本文:
----------------------------------------

最近は南ドイツもかなり暑くて、ここ数日は夕方にはスコールのような雷雨の天気が続いている。夏はこんな天候が多いらしい。特に24日深夜の雷はすごく激しくて、暗闇の中にお城が雷光に照らし出され、雷とゴシックホラー好きのぼくにとってはなかなかの絶景だった。ドイツに来る前、西新宿に住んでいた頃、雷の気配がするとぼくは徒歩数分の新宿パークタワーという超高層ビルの最上階に近いフロアまで上った。そこは「パークハイアット東京」という豪華のホテルのカフェラウンジ「ピークラウンジ」になっている。そして、夏は冷たい白ワインとワインに付いてくるピーせんのおつまみを食べながら、西新宿の高層ビル街の雷風景を楽しんでいた。雪の朝も嬉々として「ピークラウンジ」に通った。コーヒーもワインも安くはないけど、高層ビルから雷や雪の光景を楽しめると思えば、それためだけにお金を払ってもいいと思っていたので。

雷もそうだけど、動いたり点滅したりする光には、人の感覚を惑わす不思議な力があると思う。昔、東京・飯倉にあった「ENDMAX」という短命のナイトクラブにはウィリアム・バロウズ作のドリームマシーンなる光源が回転する筒状の照明エフェクトが備えられていて、その下に立つと確かに足下が危うくなるような変な気分になった(気がした)。芝浦「GOLD」のパーティー「エコナイト」(環境に配慮しましょうのエコではない)では、内側で光が明滅するゴーグル形の装着器具シンクロエナジャイザというちょっと怪しげなデバイスが用意されることがあり、それを着けて大音響の中にしばらく佇んでいると、これまた不思議な感覚がやってきて幻覚が見えた気分になったものだ。そんな時代の雰囲気だったんだな。いずれも当時日大講師だったメディア美学者の武邑光裕氏が関わっていた。「GOLD」の4階の音響設備は、フルボリュームにすると死人が出ると言われたくらいパワフルなもので、日によっては本当にギリギリのボリュームで営業していたらしく、強烈な音だけで幻覚が見えていたのかも知れない。町外れの倉庫一軒まるごと借り切った「GOLD」では、誰に遠慮することなく、光も音も未曾有のパワーを追求していた(照明器具も飛行場で使われるキセノンライトだった)。たまにしか出かけなかったけど懐かしい。

----------------------------------------

データセットのエントリー

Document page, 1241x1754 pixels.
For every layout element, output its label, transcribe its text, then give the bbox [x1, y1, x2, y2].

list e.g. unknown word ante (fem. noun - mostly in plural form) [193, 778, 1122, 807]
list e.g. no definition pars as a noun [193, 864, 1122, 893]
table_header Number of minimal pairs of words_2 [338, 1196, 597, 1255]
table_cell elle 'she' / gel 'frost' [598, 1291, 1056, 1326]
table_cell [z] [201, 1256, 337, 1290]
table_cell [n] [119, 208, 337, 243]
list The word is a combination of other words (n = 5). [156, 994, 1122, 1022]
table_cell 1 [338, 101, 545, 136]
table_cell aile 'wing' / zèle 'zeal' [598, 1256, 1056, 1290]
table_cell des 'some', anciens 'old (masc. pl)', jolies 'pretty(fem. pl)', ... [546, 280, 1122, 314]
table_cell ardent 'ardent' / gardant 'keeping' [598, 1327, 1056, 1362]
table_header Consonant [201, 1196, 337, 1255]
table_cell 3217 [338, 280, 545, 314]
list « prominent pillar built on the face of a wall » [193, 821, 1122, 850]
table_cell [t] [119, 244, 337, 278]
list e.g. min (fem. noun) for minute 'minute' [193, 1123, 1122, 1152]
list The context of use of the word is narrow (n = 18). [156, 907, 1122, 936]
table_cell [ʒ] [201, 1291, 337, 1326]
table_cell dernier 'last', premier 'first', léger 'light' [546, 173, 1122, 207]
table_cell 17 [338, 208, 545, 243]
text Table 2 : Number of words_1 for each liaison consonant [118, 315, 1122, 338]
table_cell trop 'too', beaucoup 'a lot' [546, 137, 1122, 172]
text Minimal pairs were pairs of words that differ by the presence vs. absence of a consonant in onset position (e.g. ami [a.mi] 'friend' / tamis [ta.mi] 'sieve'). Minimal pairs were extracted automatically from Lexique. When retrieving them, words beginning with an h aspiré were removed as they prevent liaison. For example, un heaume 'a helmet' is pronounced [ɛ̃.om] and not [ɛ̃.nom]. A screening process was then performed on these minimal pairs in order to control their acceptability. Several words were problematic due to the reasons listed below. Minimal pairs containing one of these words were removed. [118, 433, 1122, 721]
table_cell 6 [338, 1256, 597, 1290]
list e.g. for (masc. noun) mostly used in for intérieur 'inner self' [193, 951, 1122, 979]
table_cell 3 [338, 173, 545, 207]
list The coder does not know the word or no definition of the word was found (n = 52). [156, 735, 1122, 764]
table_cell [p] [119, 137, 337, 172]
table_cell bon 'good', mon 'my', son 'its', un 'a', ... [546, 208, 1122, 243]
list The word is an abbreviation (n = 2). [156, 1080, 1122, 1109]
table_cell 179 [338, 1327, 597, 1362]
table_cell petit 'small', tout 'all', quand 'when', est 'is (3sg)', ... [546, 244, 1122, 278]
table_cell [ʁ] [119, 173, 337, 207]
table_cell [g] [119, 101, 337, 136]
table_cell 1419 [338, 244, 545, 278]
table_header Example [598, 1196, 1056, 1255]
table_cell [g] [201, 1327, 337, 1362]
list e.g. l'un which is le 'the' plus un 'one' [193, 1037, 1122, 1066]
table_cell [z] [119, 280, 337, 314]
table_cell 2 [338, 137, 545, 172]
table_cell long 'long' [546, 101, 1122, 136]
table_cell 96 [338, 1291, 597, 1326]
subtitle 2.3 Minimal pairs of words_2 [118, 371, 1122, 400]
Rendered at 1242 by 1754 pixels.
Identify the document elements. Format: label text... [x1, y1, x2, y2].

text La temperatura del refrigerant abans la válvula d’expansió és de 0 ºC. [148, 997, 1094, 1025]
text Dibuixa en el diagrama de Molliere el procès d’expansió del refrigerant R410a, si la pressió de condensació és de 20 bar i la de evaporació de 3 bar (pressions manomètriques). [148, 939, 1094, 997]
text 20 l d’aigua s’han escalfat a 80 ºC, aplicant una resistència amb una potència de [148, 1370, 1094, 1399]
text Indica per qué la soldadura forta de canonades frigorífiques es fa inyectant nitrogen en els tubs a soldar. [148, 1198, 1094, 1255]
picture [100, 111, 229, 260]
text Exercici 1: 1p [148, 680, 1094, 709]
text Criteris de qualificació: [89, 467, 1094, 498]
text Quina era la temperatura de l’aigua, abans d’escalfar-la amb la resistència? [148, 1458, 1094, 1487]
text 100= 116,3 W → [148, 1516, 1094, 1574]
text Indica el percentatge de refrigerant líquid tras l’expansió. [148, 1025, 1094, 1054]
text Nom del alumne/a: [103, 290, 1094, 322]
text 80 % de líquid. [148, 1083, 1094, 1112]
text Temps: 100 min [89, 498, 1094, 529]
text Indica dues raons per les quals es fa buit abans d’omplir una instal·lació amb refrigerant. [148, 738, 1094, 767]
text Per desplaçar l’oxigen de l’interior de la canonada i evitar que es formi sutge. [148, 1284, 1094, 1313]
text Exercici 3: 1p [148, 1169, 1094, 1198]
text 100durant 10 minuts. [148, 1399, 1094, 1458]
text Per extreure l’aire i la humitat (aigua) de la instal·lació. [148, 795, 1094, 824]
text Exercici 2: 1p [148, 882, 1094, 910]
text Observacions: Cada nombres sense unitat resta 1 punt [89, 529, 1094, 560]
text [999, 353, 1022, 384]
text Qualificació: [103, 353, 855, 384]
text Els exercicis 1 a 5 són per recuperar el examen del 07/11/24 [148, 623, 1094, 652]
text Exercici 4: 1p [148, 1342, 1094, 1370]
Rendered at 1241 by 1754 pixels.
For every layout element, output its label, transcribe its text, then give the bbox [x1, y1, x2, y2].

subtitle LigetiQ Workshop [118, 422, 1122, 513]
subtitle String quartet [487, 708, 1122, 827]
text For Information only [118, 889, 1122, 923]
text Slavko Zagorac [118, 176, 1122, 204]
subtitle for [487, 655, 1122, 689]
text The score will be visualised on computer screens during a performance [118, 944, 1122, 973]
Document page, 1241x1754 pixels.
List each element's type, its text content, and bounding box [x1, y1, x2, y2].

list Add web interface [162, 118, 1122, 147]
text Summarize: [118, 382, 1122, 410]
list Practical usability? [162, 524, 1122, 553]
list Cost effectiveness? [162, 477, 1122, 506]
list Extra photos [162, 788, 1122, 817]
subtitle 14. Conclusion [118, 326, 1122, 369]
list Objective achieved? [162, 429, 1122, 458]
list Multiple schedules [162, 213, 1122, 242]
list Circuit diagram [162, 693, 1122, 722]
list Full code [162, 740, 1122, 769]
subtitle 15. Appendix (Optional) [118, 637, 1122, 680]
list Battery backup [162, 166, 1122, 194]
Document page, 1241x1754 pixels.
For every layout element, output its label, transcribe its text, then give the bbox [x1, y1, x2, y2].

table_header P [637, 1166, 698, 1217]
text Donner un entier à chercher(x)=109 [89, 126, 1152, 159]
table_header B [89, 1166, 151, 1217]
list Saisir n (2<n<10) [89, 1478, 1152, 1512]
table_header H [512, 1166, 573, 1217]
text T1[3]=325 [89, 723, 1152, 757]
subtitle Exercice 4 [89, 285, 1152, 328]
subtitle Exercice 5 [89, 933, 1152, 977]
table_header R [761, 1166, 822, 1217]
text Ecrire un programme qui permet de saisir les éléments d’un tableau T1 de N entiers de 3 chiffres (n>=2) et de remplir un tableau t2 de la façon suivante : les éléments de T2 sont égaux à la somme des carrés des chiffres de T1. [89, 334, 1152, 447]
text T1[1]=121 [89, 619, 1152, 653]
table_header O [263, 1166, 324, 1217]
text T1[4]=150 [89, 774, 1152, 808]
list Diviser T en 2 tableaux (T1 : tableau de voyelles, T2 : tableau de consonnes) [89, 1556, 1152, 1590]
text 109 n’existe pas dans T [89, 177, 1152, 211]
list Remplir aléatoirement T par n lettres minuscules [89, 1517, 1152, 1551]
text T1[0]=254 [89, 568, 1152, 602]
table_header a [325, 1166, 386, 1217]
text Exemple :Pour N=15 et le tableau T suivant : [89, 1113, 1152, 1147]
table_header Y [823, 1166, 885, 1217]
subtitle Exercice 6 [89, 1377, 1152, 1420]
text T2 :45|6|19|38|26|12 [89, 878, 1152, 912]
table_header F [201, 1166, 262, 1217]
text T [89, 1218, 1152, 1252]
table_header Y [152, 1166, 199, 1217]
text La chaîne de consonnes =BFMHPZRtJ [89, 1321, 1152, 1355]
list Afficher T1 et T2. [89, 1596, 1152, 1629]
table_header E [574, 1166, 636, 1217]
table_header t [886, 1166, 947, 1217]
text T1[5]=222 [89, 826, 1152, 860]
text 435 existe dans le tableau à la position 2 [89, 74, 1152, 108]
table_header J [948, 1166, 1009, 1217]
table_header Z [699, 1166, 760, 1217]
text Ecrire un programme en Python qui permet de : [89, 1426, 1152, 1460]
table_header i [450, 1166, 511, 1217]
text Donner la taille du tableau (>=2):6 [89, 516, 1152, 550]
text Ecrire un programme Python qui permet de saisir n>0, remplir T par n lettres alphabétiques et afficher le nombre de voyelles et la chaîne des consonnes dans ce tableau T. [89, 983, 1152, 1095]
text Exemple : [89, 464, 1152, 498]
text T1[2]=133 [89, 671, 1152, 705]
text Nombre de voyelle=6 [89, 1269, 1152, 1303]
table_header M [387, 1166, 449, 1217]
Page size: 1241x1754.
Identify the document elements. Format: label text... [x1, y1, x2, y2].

----------------------------------------

やること:
1 - 本文の「最近は南ドイツもかなり暑くて」から「ってもいいと思っていたので。」までを、「白ワイン」を「赤ワイン」に差し替えて書き直すこと。
2 - 本文について次の問いに答えよ。
(a) 西新宿に住んでいた頃、雷の気配がすると筆者が上った超高層ビルの名前は何か。
(b) ナイトクラブ「ENDMAX」があった場所はどこか。
(c) 「GOLD」の照明器具には何が使われていたか。
答えは本文だけをもとに出すこと。

設問別の解答:
1 -
最近は南ドイツもかなり暑くて、ここ数日は夕方にはスコールのような雷雨の天気が続いている。夏はこんな天候が多いらしい。特に24日深夜の雷はすごく激しくて、暗闇の中にお城が雷光に照らし出され、雷とゴシックホラー好きのぼくにとってはなかなかの絶景だった。ドイツに来る前、西新宿に住んでいた頃、雷の気配がするとぼくは徒歩数分の新宿パークタワーという超高層ビルの最上階に近いフロアまで上った。そこは「パークハイアット東京」という豪華のホテルのカフェラウンジ「ピークラウンジ」になっている。そして、夏は冷たい赤ワインとワインに付いてくるピーせんのおつまみを食べながら、西新宿の高層ビル街の雷風景を楽しんでいた。雪の朝も嬉々として「ピークラウンジ」に通った。コーヒーもワインも安くはないけど、高層ビルから雷や雪の光景を楽しめると思えば、それためだけにお金を払ってもいいと思っていたので。

2 -
(a) 新宿パークタワー
(b) 東京・飯倉
(c) 飛行場で使われるキセノンライト